[Saved entries]
BEGIN
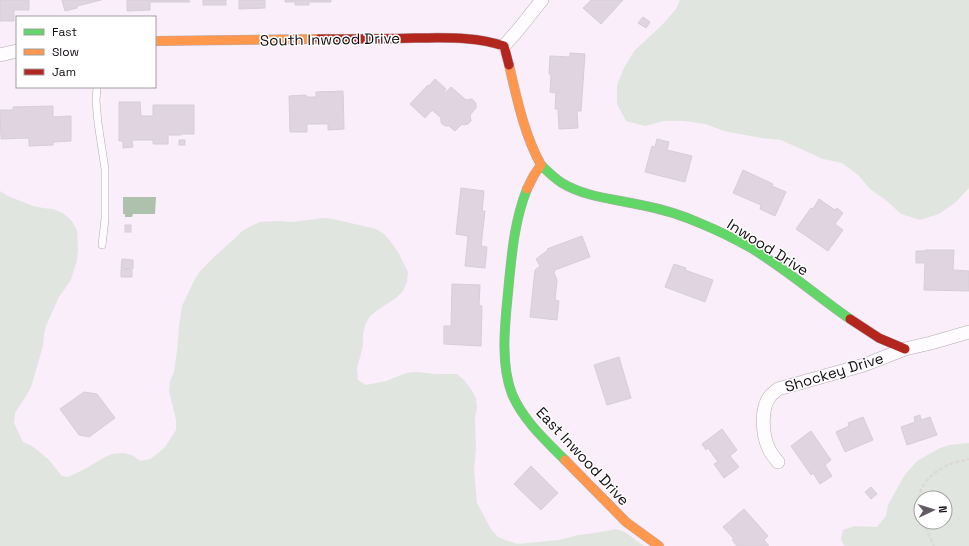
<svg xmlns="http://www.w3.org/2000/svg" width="969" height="546" font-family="'Space Grotesk',sans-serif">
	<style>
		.green { fill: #e0e6df; fill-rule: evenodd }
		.water { fill: #adc1ac }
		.building { fill: #dfd4df; stroke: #d7ced7 }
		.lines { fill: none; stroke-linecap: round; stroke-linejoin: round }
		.lane-casing { stroke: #b3a9b2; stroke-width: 8 }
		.street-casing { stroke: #b3a9b2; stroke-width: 14 }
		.fast-casing { stroke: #b3a9b2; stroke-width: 10 }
		.slow-casing { stroke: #b3a9b2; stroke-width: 10 }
		.jam-casing { stroke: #b3a9b2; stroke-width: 10 }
		.path { stroke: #dcd8db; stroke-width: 2.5; stroke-dasharray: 4 2; stroke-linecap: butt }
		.lane { stroke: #fefcfe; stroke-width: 7 }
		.street { stroke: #fefcfe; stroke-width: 13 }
		.fast { stroke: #63d668; stroke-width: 9 }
		.slow { stroke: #ff974d; stroke-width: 9 }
		.jam { stroke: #b3261e; stroke-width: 9 }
		.labels { text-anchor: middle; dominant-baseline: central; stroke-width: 3; stroke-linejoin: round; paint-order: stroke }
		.street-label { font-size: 15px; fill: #130b12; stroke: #fff }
	</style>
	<rect width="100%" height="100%" fill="#f9eef9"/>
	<g class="green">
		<polygon points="680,0 969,0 969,188 956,202 939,214 920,220 901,214 887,201 870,189 858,175 842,163 823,159 781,140 761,138 724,131 705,124 684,121 664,121 645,126 626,121 617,104 617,85 624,68 634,51 662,25 676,9"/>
		<polygon points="0,191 8,196 33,206 43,208 53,209 63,213 71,220 77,230 78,250 77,260 71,280 59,297 46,326 44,335 43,346 34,377 31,387 26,396 15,413 14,423 23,442 32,446 41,453 49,460 62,476 68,477 85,469 103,458 112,454 123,453 132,455 140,461 150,459 157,454 165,447 176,430 176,420 169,391 170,381 174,372 177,351 179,326 182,306 195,279 201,270 215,256 233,240 242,231 251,226 260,222 280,221 292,222 323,218 333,219 376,229 384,234 391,242 398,252 408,272 407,282 403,291 396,298 379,309 370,316 365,325 363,335 363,346 357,368 358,380 366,385 386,381 406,373 416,372 436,374 457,374 464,380 471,389 476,398 477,408 475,418 476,449 474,470 477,503 491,529 498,537 517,544 559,540 578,535 595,533 616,529 625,532 644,546 0,546"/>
		<path d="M969 443V546H844L841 539 843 530 854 526 877 527 886 516 888 505 904 476 917 461 940 448 949 445ZM921 498H945V522H921Z"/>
	</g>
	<polygon class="water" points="123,197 156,197 155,214 133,214 132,217 125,217 125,214 123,214"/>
	<g class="building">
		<polygon points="0,0 29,0 29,10 14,10 14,21 0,21"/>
		<polygon points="62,0 101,0 77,6 77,8 65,11"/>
		<polygon points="127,0 189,0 190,2 150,2 150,10 127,11"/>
		<rect x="203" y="0" width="23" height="5"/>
		<polygon points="239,0 265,0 265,8 239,9"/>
		<polygon points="285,0 331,0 331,2 309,2 309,5 295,5 295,2 285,2"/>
		<polygon points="591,0 623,0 601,24 583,8"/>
		<polygon points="643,17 650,22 646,28 638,23"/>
		<polygon points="570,53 585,54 581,111 577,111 578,128 559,129 558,109 555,109 556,93 550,92 551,74 549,74 550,56 570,57"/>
		<polygon points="435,79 446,89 444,92 445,93 451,87 466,100 472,99 476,103 476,108 470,115 471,121 468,124 463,125 462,124 455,131 449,126 445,126 441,123 441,118 432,110 425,118 410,104 428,85 429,86"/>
		<polygon points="343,91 344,129 328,130 328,124 307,124 307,132 290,132 289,96 306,95 306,97 316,97 316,92"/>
		<polygon points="119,102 140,102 141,116 153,116 153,105 194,105 194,134 181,134 181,135 168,135 168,144 153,144 153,140 132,140 133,147 123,148 123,141 119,141"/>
		<polygon points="53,106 53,117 71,116 71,141 53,142 53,145 29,146 29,138 1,139 0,110 13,110 13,107"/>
		<polygon points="657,139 669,142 667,150 692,156 685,182 645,172 652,146 655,147"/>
		<rect x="179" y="140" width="6" height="5"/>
		<polygon points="743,170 773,184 772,186 786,192 775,216 760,209 761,205 733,193"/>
		<polygon points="461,188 484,191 482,211 485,211 481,246 487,247 485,268 465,266 468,236 456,234"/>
		<polygon points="819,199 835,210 837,208 843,213 835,224 843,230 828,251 796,229 811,208 813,209"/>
		<rect x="125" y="225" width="6" height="7"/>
		<polygon points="582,236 590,257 555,270 554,273 557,280 555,300 559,301 557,320 530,317 535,270 540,266 536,259 548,250 547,249"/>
		<polygon points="925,250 954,250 953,270 969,271 969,291 924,290 925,263 916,263 916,251 925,251"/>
		<polygon points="122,259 133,260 133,269 121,268"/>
		<polygon points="674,264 686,268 685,270 713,280 705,302 665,287"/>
		<polygon points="121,269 132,270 132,277 121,277"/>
		<polygon points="452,284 480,285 479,305 482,306 481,346 444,344 444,326 451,326"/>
		<polygon points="619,357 631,398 607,405 594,365"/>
		<polygon points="84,392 97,394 115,418 89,437 79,435 60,409"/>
		<polygon points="920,415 921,420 930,417 937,435 907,445 901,427 915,422 914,417"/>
		<polygon points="863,417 873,440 845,452 836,432 849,426 848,423"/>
		<polygon points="722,429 737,450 730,456 739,467 724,478 714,464 718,462 708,448 706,450 702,444"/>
		<polygon points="811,431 831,460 825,465 832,476 820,484 813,473 811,475 791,446"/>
		<polygon points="531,466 558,493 541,510 514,484"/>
		<polygon points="871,487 877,494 871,499 865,492"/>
		<polygon points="744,509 768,536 764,540 769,546 737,546 732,540 734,539 723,527"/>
	</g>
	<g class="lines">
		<g class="lane-casing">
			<polyline id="lane" points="97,87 96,101 98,123 105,169 105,219 102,245"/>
		</g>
		<g class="street-casing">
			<g id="street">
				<polyline points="504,46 518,30 542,0"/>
				<polyline points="0,55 17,51"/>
				<path d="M778 462C775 458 771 454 769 449 762 435 760 407 771 395 773 393 776 391 778 389L864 365 905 349 931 343 969 332"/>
			</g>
		</g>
		<g class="fast-casing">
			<g id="fast">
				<path d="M541 165C547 171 554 178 562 183 585 197 614 199 641 205 662 209 682 215 702 224 719 231 735 239 751 248 786 269 817 296 850 319"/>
				<path d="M527 189C515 219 512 251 509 282 506 317 499 360 512 394 523 420 545 440 565 460"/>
			</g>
		</g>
		<g class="slow-casing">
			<g id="slow">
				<polyline points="155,41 319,39"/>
				<path d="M509 65C517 99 524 134 541 165L534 175 527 189"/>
				<polyline points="565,460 626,522 659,546"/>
			</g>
		</g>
		<g class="jam-casing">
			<g id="jam">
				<path d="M319 39C351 39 383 39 415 38 445 38 475 36 504 46L509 65"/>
				<polyline points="850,319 879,338 905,349"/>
			</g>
		</g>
		<g class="path">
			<path d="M921 516C912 491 929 473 950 464 956 462 963 461 969 459"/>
			<polyline points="923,522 934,546"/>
		</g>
		<use href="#lane" class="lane"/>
		<use href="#street" class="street"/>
		<use href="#fast" class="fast"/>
		<use href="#slow" class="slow"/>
		<use href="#jam" class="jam"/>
	</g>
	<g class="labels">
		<g class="street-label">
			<text transform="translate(330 39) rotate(-1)">South Inwood Drive</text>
			<text transform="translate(768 247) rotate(32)">Inwood Drive</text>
			<text transform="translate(834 372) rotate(-17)">Shockey Drive</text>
			<text transform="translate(583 456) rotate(47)">East Inwood Drive</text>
		</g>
	</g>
	<rect x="16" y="16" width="140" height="72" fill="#ffffff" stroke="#a19da0"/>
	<rect x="24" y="29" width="20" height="6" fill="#63d668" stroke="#a19da0"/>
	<text x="52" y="36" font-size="12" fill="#130b12">Fast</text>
	<rect x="24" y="49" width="20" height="6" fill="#ff974d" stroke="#a19da0"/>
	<text x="52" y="56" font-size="12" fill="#130b12">Slow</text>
	<rect x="24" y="69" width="20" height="6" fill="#b3261e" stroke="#a19da0"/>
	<text x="52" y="76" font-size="12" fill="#130b12">Jam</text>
	<g transform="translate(933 510) rotate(86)"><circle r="19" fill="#ffffff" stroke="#a19da0"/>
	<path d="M0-3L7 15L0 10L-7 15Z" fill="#645a63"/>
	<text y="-6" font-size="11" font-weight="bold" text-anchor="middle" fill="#130b12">N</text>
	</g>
</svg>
END
Search the entries for "lines" and copy each matching line.

		.lines { fill: none; stroke-linecap: round; stroke-linejoin: round }
	<g class="lines">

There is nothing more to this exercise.